CCCCXXXV. Hoofd-stuk. Scarlea, Orvala, Wilde Horminum, Scharlei.
D'Eerste is eigentlyk Orvala, heeft dikke, vierkante struiken, twee voeten hoog en hooger, die zig in verscheide regt op staande takken verdeelt. De bladen hebben min of meer ronde kartelingen om de randen, komen uit de wortelen voort, ofte de struiken zyn daar mede begroent, staande met haar eigen steelen twee en twee regt tegens over malkanderen, en wat verre van een, seer groot, veeltyds breeder dan een palm van een hand, wat langwerpig rond, wat rouw, oneffen, dik en lyvig, witagtig ofte asch-verwig, ruig en hairig, gelyk de struik en takken. De bloemen komen langs de takjes als aaren, byna van maaksels als van de Salie, uit den bleek-blaauwen witagtig, staande in langwerpige, getande huisjes, in welke daar na twee of drie ronde bruine zaadjes gevonden werden, van groote als mostert-zaad. De wortelen zyn hard en met veselen behangen. Het geeft het tweede jaar eerst bloem en zaad, waar na het vergaat. De bladen en bloemen hebben een sagte sware reuk en smaak.
De tweede wast dikwils by de twee voeten hoog met vierkante struiken: de bladen zyn van maaksel als de voorige, maar kleender en groender: de bloemtjes zyn purperverwig ofte blaauw. Dit gewas heeft weinig ofte geen reuk.
De derde heeft mede vierkante en ruigagtige struiken. De bladen zyn rontom wat geschaart, die van d'eerste soort gelyk, maar kleender. De bloemen zyn geel. Het zaad rond en bruin. De wortel veselagtig, en des Winters altyd overblyvende.
========================
Schrijf uit de tekst over de scharlei het stuk tussen "De tweede wast" en "Winters altyd overblyvende." over, beide inbegrepen. De regels hieronder staan los van de tekst over de scharlei.

= Gegevensset =
========================
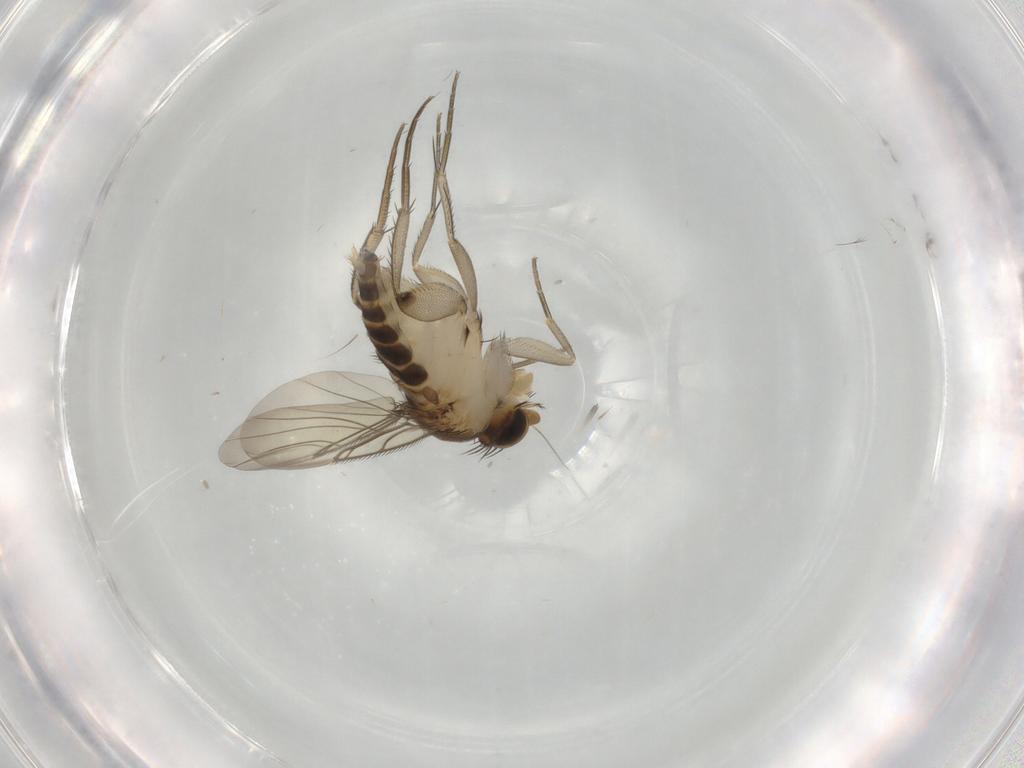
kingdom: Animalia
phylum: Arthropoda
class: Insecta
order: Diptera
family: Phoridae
========================
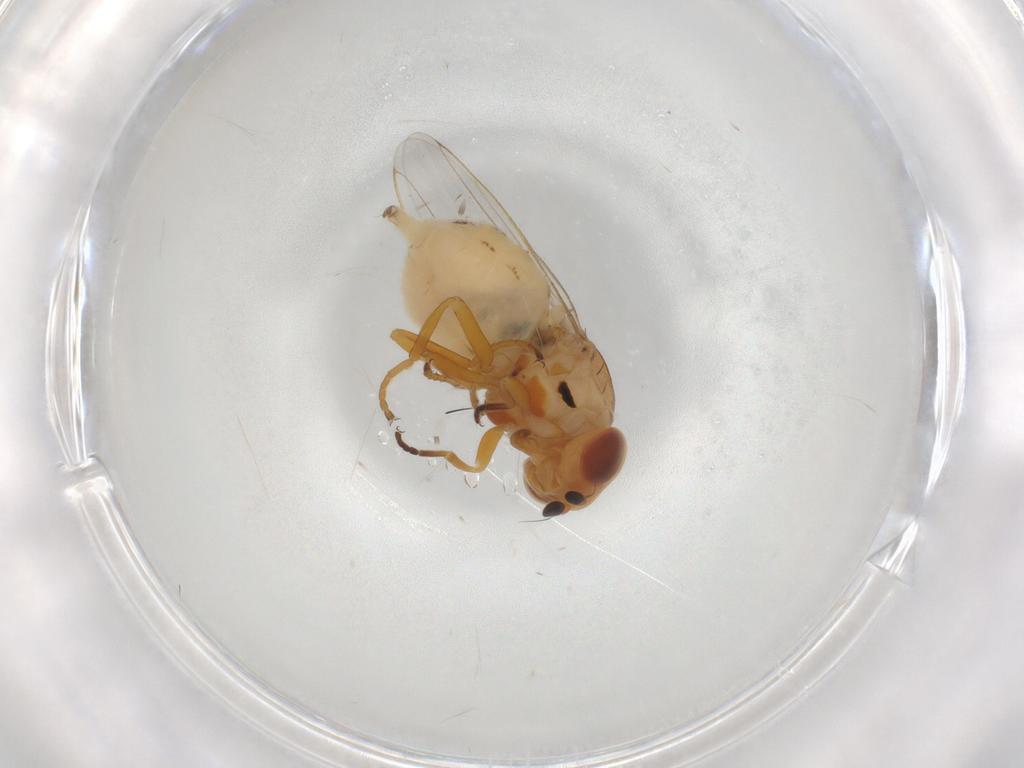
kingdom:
========================
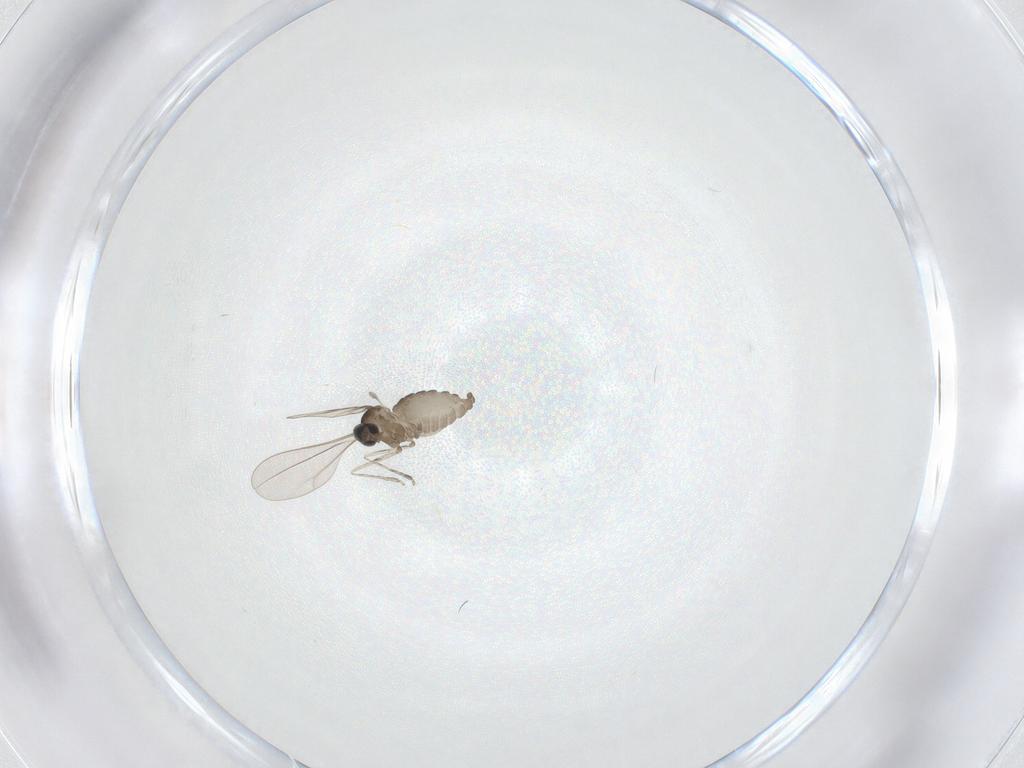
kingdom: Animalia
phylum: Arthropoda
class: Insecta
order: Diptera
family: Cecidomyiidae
========================
= Antwoord =
De tweede wast dikwils by de twee voeten hoog met vierkante struiken: de bladen zyn van maaksel als de voorige, maar kleender en groender: de bloemtjes zyn purperverwig ofte blaauw. Dit gewas heeft weinig ofte geen reuk.
De derde heeft mede vierkante en ruigagtige struiken. De bladen zyn rontom wat geschaart, die van d'eerste soort gelyk, maar kleender. De bloemen zyn geel. Het zaad rond en bruin. De wortel veselagtig, en des Winters altyd overblyvende.